■ **WORK TO COMPLETE**
Each line shown below should be copied exactly.

■ **Dataset items**
+ + + + +
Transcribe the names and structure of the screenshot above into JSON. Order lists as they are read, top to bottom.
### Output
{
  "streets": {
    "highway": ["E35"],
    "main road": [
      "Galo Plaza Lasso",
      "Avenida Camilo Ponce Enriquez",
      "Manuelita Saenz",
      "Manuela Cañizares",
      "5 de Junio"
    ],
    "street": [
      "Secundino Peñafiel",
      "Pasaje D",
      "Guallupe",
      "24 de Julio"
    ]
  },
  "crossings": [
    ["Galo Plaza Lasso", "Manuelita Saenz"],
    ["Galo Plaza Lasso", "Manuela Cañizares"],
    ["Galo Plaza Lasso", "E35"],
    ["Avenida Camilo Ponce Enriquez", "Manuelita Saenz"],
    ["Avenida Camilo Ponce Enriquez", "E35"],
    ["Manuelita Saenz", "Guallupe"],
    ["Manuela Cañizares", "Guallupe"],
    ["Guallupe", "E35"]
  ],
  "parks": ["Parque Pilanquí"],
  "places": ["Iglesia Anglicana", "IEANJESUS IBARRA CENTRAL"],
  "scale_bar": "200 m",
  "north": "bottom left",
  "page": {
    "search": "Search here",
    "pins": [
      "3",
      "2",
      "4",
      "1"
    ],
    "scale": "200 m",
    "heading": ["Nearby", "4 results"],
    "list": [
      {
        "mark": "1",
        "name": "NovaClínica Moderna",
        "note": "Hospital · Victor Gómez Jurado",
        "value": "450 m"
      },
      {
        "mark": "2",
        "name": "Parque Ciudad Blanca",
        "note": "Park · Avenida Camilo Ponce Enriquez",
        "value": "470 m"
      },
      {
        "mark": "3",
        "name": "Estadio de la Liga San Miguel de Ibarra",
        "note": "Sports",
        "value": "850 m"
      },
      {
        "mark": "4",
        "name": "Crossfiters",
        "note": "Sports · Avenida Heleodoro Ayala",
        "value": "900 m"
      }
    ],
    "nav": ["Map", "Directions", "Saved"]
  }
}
+ + + + +
■ **YOUR RESPONSE**
Transcribe the names and structure of the screenshot above into JSON. Order lists as they are read, top to bottom.
### Output
{
  "streets": {
    "highway": ["E35"],
    "main road": [
      "Galo Plaza Lasso",
      "Avenida Camilo Ponce Enriquez",
      "Manuelita Saenz",
      "Manuela Cañizares",
      "5 de Junio"
    ],
    "street": [
      "Secundino Peñafiel",
      "Pasaje D",
      "Guallupe",
      "24 de Julio"
    ]
  },
  "crossings": [
    ["Galo Plaza Lasso", "Manuelita Saenz"],
    ["Galo Plaza Lasso", "Manuela Cañizares"],
    ["Galo Plaza Lasso", "E35"],
    ["Avenida Camilo Ponce Enriquez", "Manuelita Saenz"],
    ["Avenida Camilo Ponce Enriquez", "E35"],
    ["Manuelita Saenz", "Guallupe"],
    ["Manuela Cañizares", "Guallupe"],
    ["Guallupe", "E35"]
  ],
  "parks": ["Parque Pilanquí"],
  "places": ["Iglesia Anglicana", "IEANJESUS IBARRA CENTRAL"],
  "scale_bar": "200 m",
  "north": "bottom left",
  "page": {
    "search": "Search here",
    "pins": [
      "3",
      "2",
      "4",
      "1"
    ],
    "scale": "200 m",
    "heading": ["Nearby", "4 results"],
    "list": [
      {
        "mark": "1",
        "name": "NovaClínica Moderna",
        "note": "Hospital · Victor Gómez Jurado",
        "value": "450 m"
      },
      {
        "mark": "2",
        "name": "Parque Ciudad Blanca",
        "note": "Park · Avenida Camilo Ponce Enriquez",
        "value": "470 m"
      },
      {
        "mark": "3",
        "name": "Estadio de la Liga San Miguel de Ibarra",
        "note": "Sports",
        "value": "850 m"
      },
      {
        "mark": "4",
        "name": "Crossfiters",
        "note": "Sports · Avenida Heleodoro Ayala",
        "value": "900 m"
      }
    ],
    "nav": ["Map", "Directions", "Saved"]
  }
}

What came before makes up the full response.